Dans une correspondance adressée au préfet, les syndicats justifient cette décision par ce qu’ils qualifient de « mauvaise foi » du Directeur du CAP (DCAP) dans la gestion des préoccupations des enseignants. Ils dénoncent également l’absentéisme du responsable, le manque de collaboration avec les syndicats ainsi que la dégradation des conditions de travail.

Parmi les griefs évoqués figurent les intimidations et humiliations présumées subies par certains enseignants lors des suivis pédagogiques, la transformation des missions d’encadrement en opérations de contrôle jugées « policières », l’exclusion des syndicats dans certaines prises de décisions administratives et pédagogiques, ainsi que l’insuffisance de matériels didactiques dans plusieurs écoles.

La Synergie locale déplore aussi la pénurie d’enseignants dans la circonscription, tout en estimant que le nombre de conseillers pédagogiques reste élevé.
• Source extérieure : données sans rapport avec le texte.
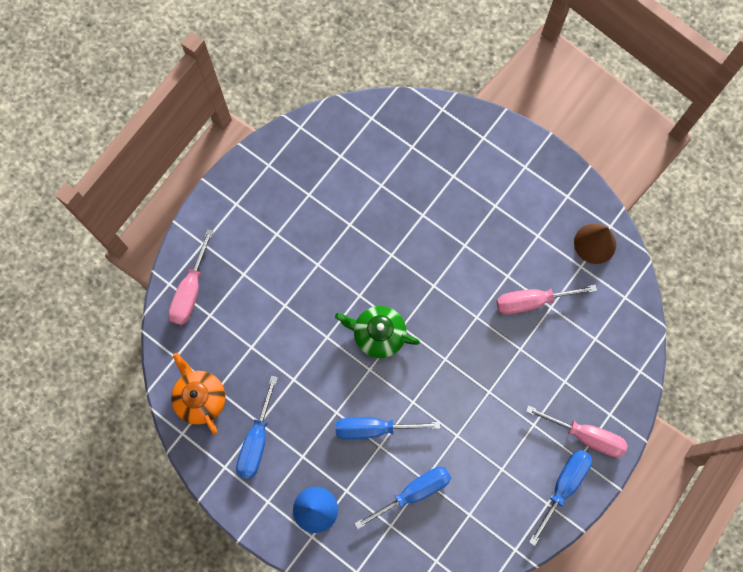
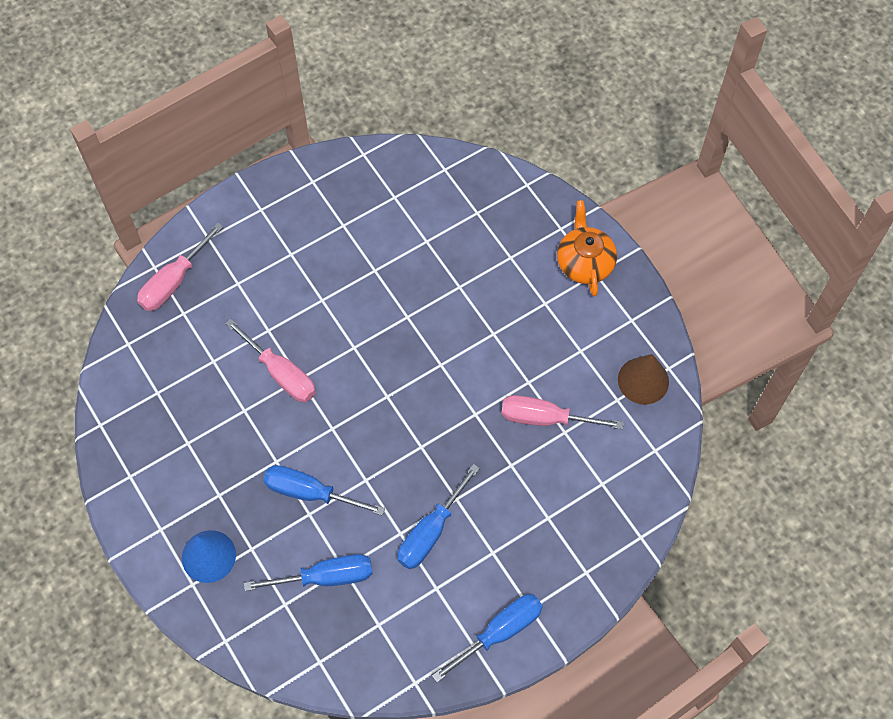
camera: 20 degrees right, 10 degrees down
orange teapot [171,353,225,435] -> orange teapot moved to [557,200,617,296]
blue screwdriver [236,376,278,479] -> blue screwdriver moved to [398,464,480,570]
green teapot [335,306,420,358] -> none
pink screwdriver [526,405,628,457] -> pink screwdriver moved to [225,319,316,402]

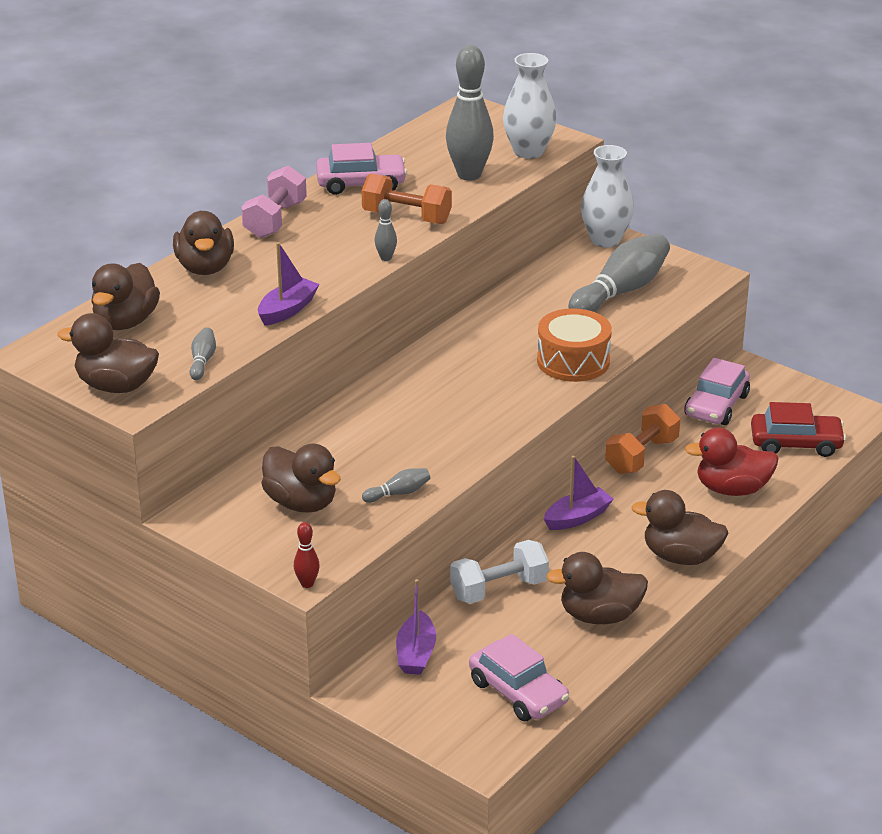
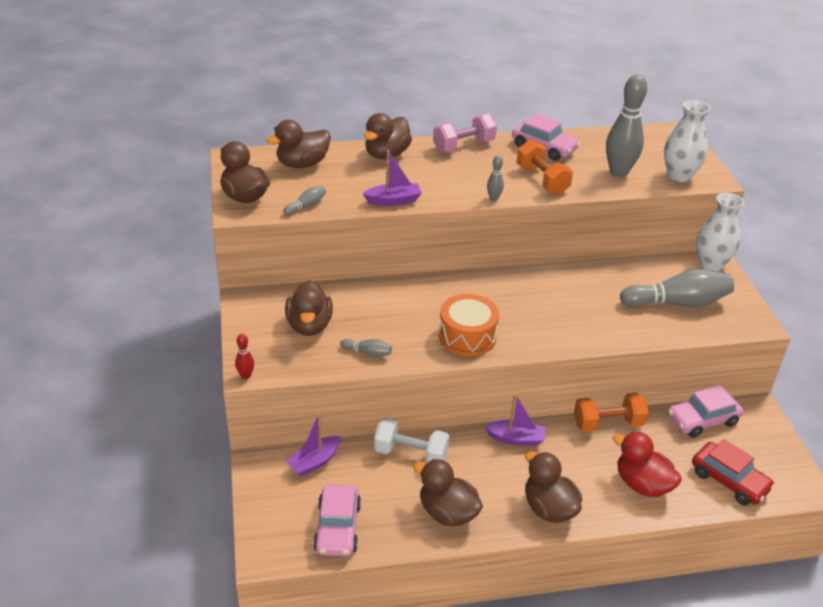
camera: 40 degrees right, 5 degrees up
orange drum [537,308,612,382] -> orange drum moved to [439,294,499,356]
Elle réclame par ailleurs l’installation effective du CAP à Tonka ville, jugeant que les raisons sécuritaires avancées jusque-là ne sont plus valables.
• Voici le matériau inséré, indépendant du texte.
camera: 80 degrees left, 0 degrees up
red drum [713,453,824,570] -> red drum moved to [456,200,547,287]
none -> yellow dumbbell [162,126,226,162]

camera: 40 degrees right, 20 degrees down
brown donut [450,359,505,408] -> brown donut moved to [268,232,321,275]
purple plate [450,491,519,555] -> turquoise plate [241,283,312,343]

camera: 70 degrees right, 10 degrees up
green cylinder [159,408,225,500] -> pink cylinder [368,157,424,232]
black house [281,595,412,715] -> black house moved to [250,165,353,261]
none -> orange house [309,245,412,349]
Dans leurs revendications, les syndicats exigent notamment la fin des intimidations contre les enseignants, le retour à un encadrement pédagogique plus formatif, l’implication des représentants syndicaux dans les décisions concernant le personnel, la dotation urgente des écoles en matériels didactiques, le redéploiement d’enseignants pour combler le déficit, ainsi que le départ immédiat du DCAP.

En réponse à la lettre des syndicats datée du 21 avril 2026, le Directeur du CAP de Tonka a déclaré la correspondance « irrecevable ». Dans sa réponse du 8 mai 2026, il estime que le contenu de la lettre ne respecte pas les usages administratifs et contient des expressions « désobligeantes et belliqueuses ». Le responsable affirme toutefois rester ouvert au dialogue et à la collaboration.

Toutefois, des sources proches du dossier indiquent que des négociations devraient s’ouvrir au cours du week-end entre les différentes parties afin de tenter de trouver une issue favorable à cette crise. Les autorités administratives et éducatives chercheraient ainsi à éviter une paralysie des activités scolaires dans la circonscription de Tonka.

Malgré cette perspective de dialogue, la Synergie locale maintient pour l’instant sa menace d’arrêt de travail jusqu’à satisfaction de ses doléances. Cette situation fait craindre des perturbations dans le fonctionnement des écoles de la circonscription dans les prochains jours.